WORK REQUIRED: Please retype all of the data below, word for word.

DATA LISTING:

^^^^

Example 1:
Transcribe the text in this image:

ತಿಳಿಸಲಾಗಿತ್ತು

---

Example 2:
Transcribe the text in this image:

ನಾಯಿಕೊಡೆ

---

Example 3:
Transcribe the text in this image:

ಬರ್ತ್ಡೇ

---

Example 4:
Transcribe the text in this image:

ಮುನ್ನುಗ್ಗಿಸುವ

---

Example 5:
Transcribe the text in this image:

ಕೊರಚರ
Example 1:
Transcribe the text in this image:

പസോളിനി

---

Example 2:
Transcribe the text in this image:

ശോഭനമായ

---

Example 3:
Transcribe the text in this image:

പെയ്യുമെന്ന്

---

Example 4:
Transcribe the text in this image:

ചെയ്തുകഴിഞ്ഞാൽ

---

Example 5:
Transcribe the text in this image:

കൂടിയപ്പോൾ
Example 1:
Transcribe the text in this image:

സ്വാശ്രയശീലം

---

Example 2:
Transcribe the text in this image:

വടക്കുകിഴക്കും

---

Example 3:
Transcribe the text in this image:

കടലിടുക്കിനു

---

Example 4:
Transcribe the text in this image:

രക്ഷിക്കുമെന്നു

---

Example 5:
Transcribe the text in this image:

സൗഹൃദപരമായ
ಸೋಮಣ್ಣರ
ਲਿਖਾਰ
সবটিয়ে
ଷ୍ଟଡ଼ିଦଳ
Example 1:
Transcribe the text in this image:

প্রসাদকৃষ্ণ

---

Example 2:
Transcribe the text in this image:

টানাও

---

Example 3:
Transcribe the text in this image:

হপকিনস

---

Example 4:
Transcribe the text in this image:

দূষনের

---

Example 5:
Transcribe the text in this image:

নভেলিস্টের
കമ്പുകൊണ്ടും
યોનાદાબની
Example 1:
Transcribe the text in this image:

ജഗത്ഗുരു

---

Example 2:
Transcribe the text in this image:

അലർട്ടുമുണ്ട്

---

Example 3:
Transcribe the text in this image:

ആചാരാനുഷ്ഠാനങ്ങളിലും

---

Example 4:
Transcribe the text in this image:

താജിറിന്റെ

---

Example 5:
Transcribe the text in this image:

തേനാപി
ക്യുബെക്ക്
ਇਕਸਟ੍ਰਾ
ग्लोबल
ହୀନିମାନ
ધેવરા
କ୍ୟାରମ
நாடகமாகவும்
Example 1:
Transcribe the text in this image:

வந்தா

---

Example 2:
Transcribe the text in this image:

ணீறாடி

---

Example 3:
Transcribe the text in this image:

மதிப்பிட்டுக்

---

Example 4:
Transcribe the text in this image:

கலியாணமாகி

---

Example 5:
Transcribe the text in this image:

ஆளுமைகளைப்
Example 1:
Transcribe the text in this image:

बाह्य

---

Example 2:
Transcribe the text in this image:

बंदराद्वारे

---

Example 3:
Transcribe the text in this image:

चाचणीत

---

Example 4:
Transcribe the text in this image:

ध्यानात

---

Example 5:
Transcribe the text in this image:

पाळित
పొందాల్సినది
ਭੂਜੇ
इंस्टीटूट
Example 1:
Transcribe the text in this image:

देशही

^^^^

TASK RESULT:
Example 1:
Transcribe the text in this image:

ತಿಳಿಸಲಾಗಿತ್ತು

---

Example 2:
Transcribe the text in this image:

ನಾಯಿಕೊಡೆ

---

Example 3:
Transcribe the text in this image:

ಬರ್ತ್ಡೇ

---

Example 4:
Transcribe the text in this image:

ಮುನ್ನುಗ್ಗಿಸುವ

---

Example 5:
Transcribe the text in this image:

ಕೊರಚರ
Example 1:
Transcribe the text in this image:

പസോളിനി

---

Example 2:
Transcribe the text in this image:

ശോഭനമായ

---

Example 3:
Transcribe the text in this image:

പെയ്യുമെന്ന്

---

Example 4:
Transcribe the text in this image:

ചെയ്തുകഴിഞ്ഞാൽ

---

Example 5:
Transcribe the text in this image:

കൂടിയപ്പോൾ
Example 1:
Transcribe the text in this image:

സ്വാശ്രയശീലം

---

Example 2:
Transcribe the text in this image:

വടക്കുകിഴക്കും

---

Example 3:
Transcribe the text in this image:

കടലിടുക്കിനു

---

Example 4:
Transcribe the text in this image:

രക്ഷിക്കുമെന്നു

---

Example 5:
Transcribe the text in this image:

സൗഹൃദപരമായ
ಸೋಮಣ್ಣರ
ਲਿਖਾਰ
সবটিয়ে
ଷ୍ଟଡ଼ିଦଳ
Example 1:
Transcribe the text in this image:

প্রসাদকৃষ্ণ

---

Example 2:
Transcribe the text in this image:

টানাও

---

Example 3:
Transcribe the text in this image:

হপকিনস

---

Example 4:
Transcribe the text in this image:

দূষনের

---

Example 5:
Transcribe the text in this image:

নভেলিস্টের
കമ്പുകൊണ്ടും
યોનાદાબની
Example 1:
Transcribe the text in this image:

ജഗത്ഗുരു

---

Example 2:
Transcribe the text in this image:

അലർട്ടുമുണ്ട്

---

Example 3:
Transcribe the text in this image:

ആചാരാനുഷ്ഠാനങ്ങളിലും

---

Example 4:
Transcribe the text in this image:

താജിറിന്റെ

---

Example 5:
Transcribe the text in this image:

തേനാപി
ക്യുബെക്ക്
ਇਕਸਟ੍ਰਾ
ग्लोबल
ହୀନିମାନ
ધેવરા
କ୍ୟାରମ
நாடகமாகவும்
Example 1:
Transcribe the text in this image:

வந்தா

---

Example 2:
Transcribe the text in this image:

ணீறாடி

---

Example 3:
Transcribe the text in this image:

மதிப்பிட்டுக்

---

Example 4:
Transcribe the text in this image:

கலியாணமாகி

---

Example 5:
Transcribe the text in this image:

ஆளுமைகளைப்
Example 1:
Transcribe the text in this image:

बाह्य

---

Example 2:
Transcribe the text in this image:

बंदराद्वारे

---

Example 3:
Transcribe the text in this image:

चाचणीत

---

Example 4:
Transcribe the text in this image:

ध्यानात

---

Example 5:
Transcribe the text in this image:

पाळित
పొందాల్సినది
ਭੂਜੇ
इंस्टीटूट
Example 1:
Transcribe the text in this image:

देशही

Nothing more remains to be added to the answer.